Binding affinity detection software tools | Drug discovery data analysis
Accurate prediction of binding free energy is of particular importance to computational biology and structure-based drug design. Among those methods for binding affinity predictions, the end-point approaches, such as MM/PBSA and LIE, have been widely used because they can achieve a good balance between prediction accuracy and computational cost.
Gives access to many free software tools for sequence analysis. EMBOSS aims to serve the molecular biology community. It permits the creation and the release of software in an open source spirit. This tool is useful for sequence analysis into a seamless whole. It is free of charge and is available in open source.
Provides numerous programs that work together to setup, perform, and analyze molecular dynamics (MD) simulations. AMBER is a biomolecular simulation package which also contains software designed to parameterize more complex molecules and fragments not currently present in the force field libraries. The suite can be used to carry out complete molecular dynamics simulations, with either explicit water or generalized Born solvent models.

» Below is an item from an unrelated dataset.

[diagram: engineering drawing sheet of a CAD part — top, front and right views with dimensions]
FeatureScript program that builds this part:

Implements the molecular mechanics Poisson-Boltzmann surface area (MM-PBSA) approach using subroutines written in-house or sourced from the GROMACS and APBS packages. g_mmpbsa was developed as part of the Open Source Drug Discovery (OSDD) consortium. Its aim is to integrate high-throughput molecular dynamics (MD) simulations with binding energy calculations. The tool provides options to select alternative atomic radii and different nonpolar solvation models including models based on the solvent accessible surface area (SASA), solvent accessible volume (SAV), and a model which contains both repulsive (SASA-SAV) and attractive components (described using a Weeks-Chandler-Andersen like integral method).
Allows to build model automatically to combine applications in order to form computational pipelines. autocorrelator permits to determine the optimum parameters for docking, superposition, and molecular mechanics applications to correlate computational scores with binding affinity. It can run multiple rounds of sets of parameter values trying to evolve to the optimal set of parameters.

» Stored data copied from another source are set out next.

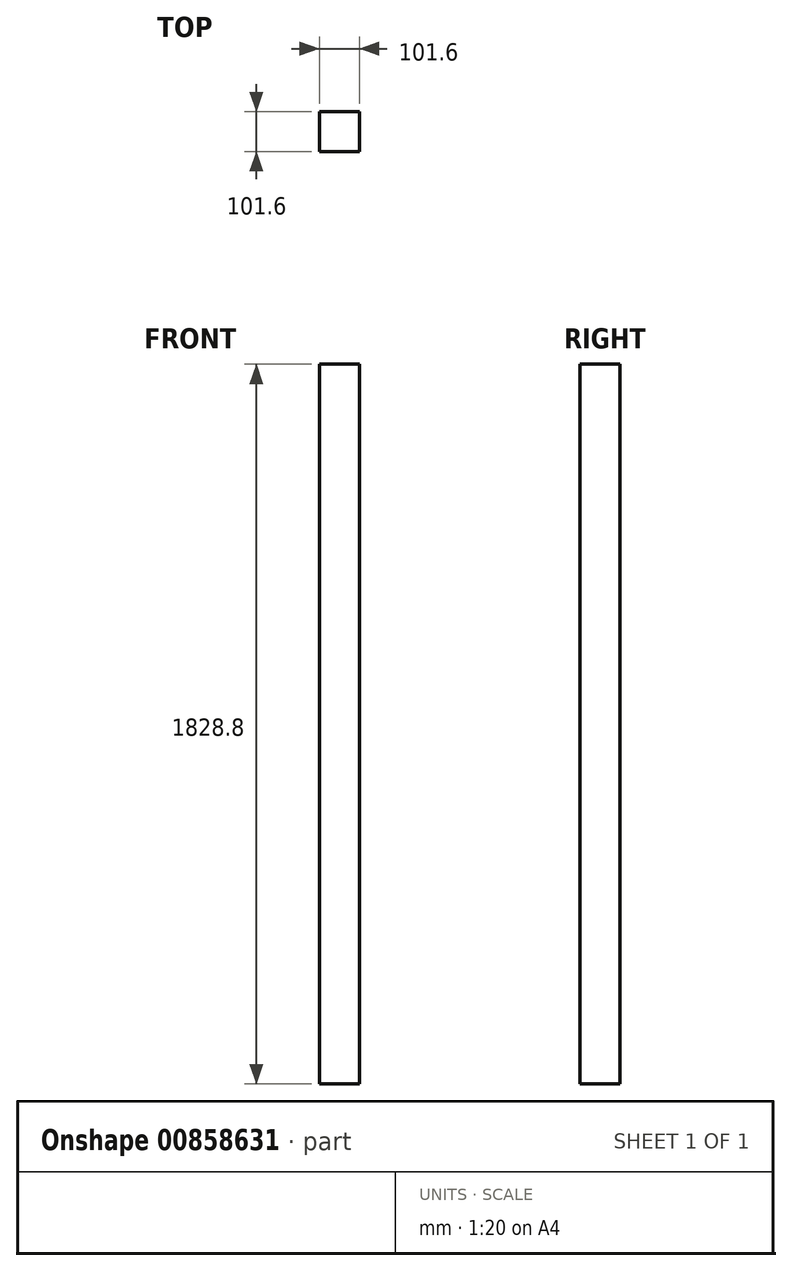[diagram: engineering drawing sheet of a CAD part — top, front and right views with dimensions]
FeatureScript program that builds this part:
annotation { "Feature Type Name" : "Feature", "Feature Type Description" : "" }
export const myFeature = defineFeature(function(context is Context, id is Id, definition is map)
    precondition{}
    {
        {
            var Q0;
            Q0=qCreatedBy(makeId("Top.planeOp"),FACE);
            var sketch = newSketch(context, id + "F0", { "sketchPlane" : qUnion([Q0])});
            skLineSegment(sketch, "E0.bottom", {"start": v(50.8, 50.8) * mm, "end": v(-50.8, 50.8) * mm});
            skLineSegment(sketch, "E0.top", {"start": v(50.8, -50.8) * mm, "end": v(-50.8, -50.8) * mm});
            skLineSegment(sketch, "E0.left", {"start": v(50.8, 50.8) * mm, "end": v(50.8, -50.8) * mm});
            skLineSegment(sketch, "E0.right", {"start": v(-50.8, 50.8) * mm, "end": v(-50.8, -50.8) * mm});
            skPoint(sketch, "E0.middle", {"position": v(0, 0) * mm});
            skSolve(sketch);
        }
        {
            var Q0;
            Q0 = qSketchRegion(id + "F0", true);
            extrude(context, id + "F1", {"entities" : qUnion([Q0]), "depth" : 1828.8 * mm, "offsetDistance" : 25.4 * mm});
        }
    });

Predicts the impact of single-point mutations on protein stability and protein–protein and protein–nucleic acid affinity. mCSM is an approach, which relies on graph-based signatures, for studying the impact of missense mutations in proteins. The software perceives residue environment density and depth implicitly, without relying on direct calculations or thresholds. It was applied to predict stability changes of mutations occurring in p53, demonstrating its applicability in a challenging disease scenario.

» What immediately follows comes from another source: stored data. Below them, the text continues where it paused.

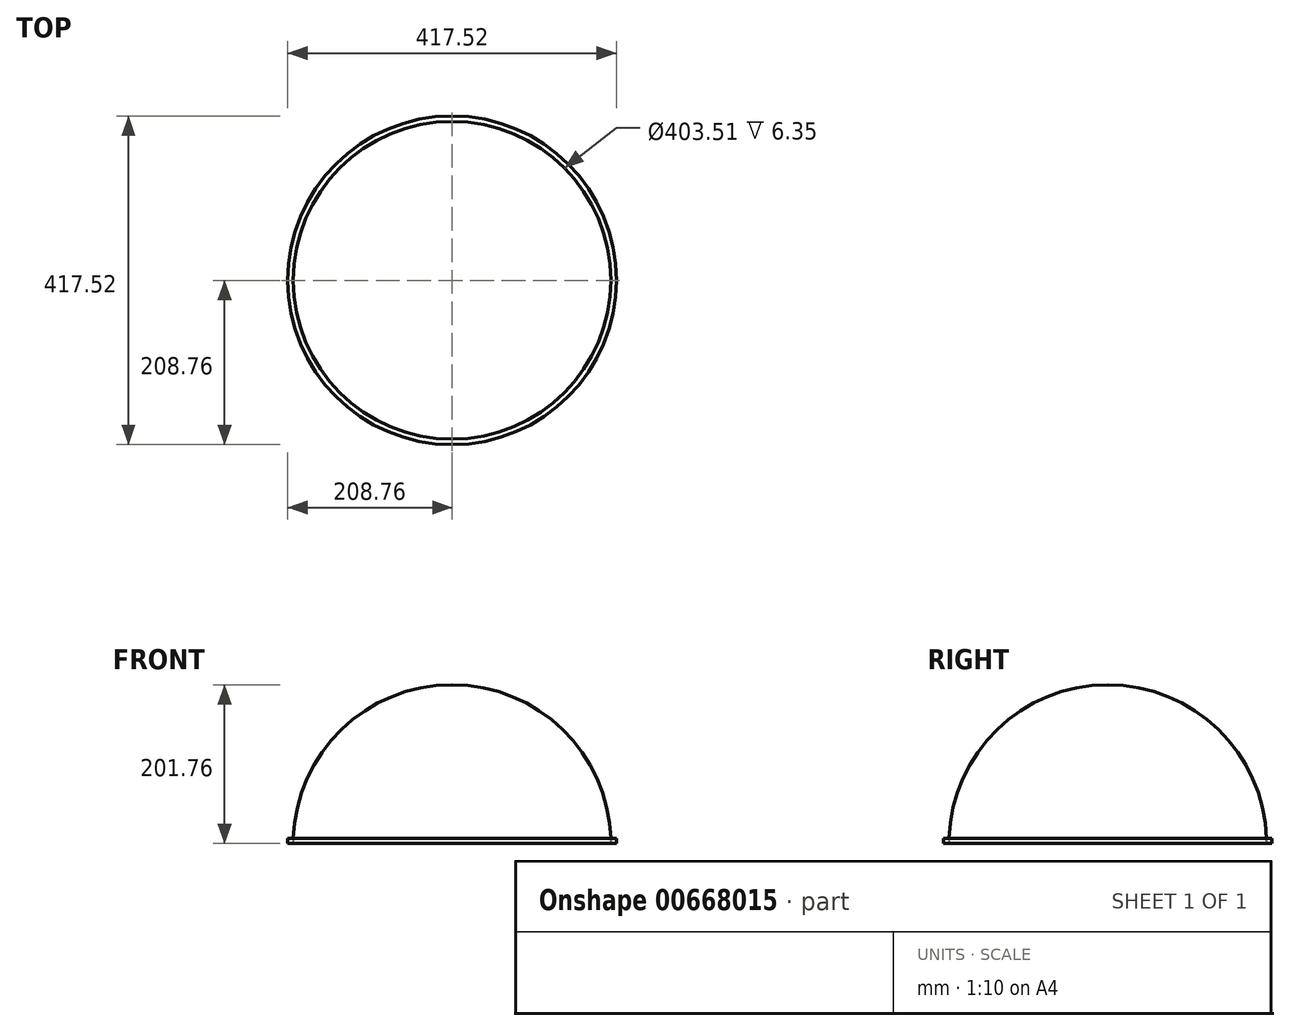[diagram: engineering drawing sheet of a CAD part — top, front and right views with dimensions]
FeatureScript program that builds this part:
annotation { "Feature Type Name" : "Feature", "Feature Type Description" : "" }
export const myFeature = defineFeature(function(context is Context, id is Id, definition is map)
    precondition{}
    {
        {
            var Q0;
            Q0=qCreatedBy(makeId("Top.planeOp"),FACE);
            var sketch = newSketch(context, id + "F0", { "sketchPlane" : qUnion([Q0])});
            skArc(sketch, "E0", {"start": v(0, -208.76) * mm, "mid": v(208.76, 0) * mm, "end": v(0, 208.76) * mm});
            skArc(sketch, "E1", {"start": v(0, -201.76) * mm, "mid": v(201.76, 0) * mm, "end": v(0, 201.76) * mm});
            skLineSegment(sketch, "E2", {"start": v(0, 208.76) * mm, "end": v(0, -208.76) * mm});
            skArc(sketch, "E3", {"start": v(0, 201.76) * mm, "mid": v(-201.76, 0) * mm, "end": v(0, -201.76) * mm});
            skArc(sketch, "E4", {"start": v(0, 208.76) * mm, "mid": v(-208.76, 0) * mm, "end": v(0, -208.76) * mm});
            skSolve(sketch);
        }
        {
            var Q0;
            {var subQ0=sQuery(id+"F0.wireOp",EDGE,"E1");Q0=makeQuery(id+"F0.imprint","IMPRINT",FACE,{"disambiguationData":[TD([[makeQuery(id+"F0.imprint","IMPRINT",EDGE,{"derivedFrom":subQ0}),1.0]])]});}
            var Q1;
            Q1=sQuery(id+"F0.wireOp",EDGE,"E2");
            revolve(context, id + "F1", {"entities" : qUnion([Q0]), "axis" : qUnion([Q1]), "revolveType" : RevolveType.ONE_DIRECTION, "angle" : 180 * degree});
        }
        {
            var Q0;
            {var subQ0=sQuery(id+"F0.wireOp",EDGE,"E0");Q0=makeQuery(id+"F0.imprint","IMPRINT",FACE,{"disambiguationData":[TD([[makeQuery(id+"F0.imprint","IMPRINT",EDGE,{"derivedFrom":subQ0}),1.0]])]});}
            var Q1;
            {var subQ3=sQuery(id+"F0.wireOp",EDGE,"E3");Q1=makeQuery(id+"F0.imprint","IMPRINT",FACE,{"disambiguationData":[TD([[makeQuery(id+"F0.imprint","IMPRINT",EDGE,{"derivedFrom":subQ3}),-1.0]])]});}
            extrude(context, id + "F2", {"entities" : qUnion([Q0, Q1]), "depth" : 6.35 * mm, "offsetDistance" : 25.4 * mm});
        }
    });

Evaluates the change in binding affinity between proteins (or protein chains) caused by single-site mutations in their sequence. The predictions are based on the structure of the protein-protein complex. BeAtMuSiC gives the possibility to perform either manually specified mutations, or a systematic scan of all possible mutations in a protein chain (or group of chains), or at the protein-protein interface.
Optimizes candidate ligands for predicted binding affinity and other druglike properties. AutoGrow attempts to introduce some chemical intuition into the automated optimization process. It uses the rules of click chemistry to guide optimization, greatly enhancing synthesizability. The tool is able to generate druglike molecules with high predicted binding affinities. It helps ensure chemical synthesizability.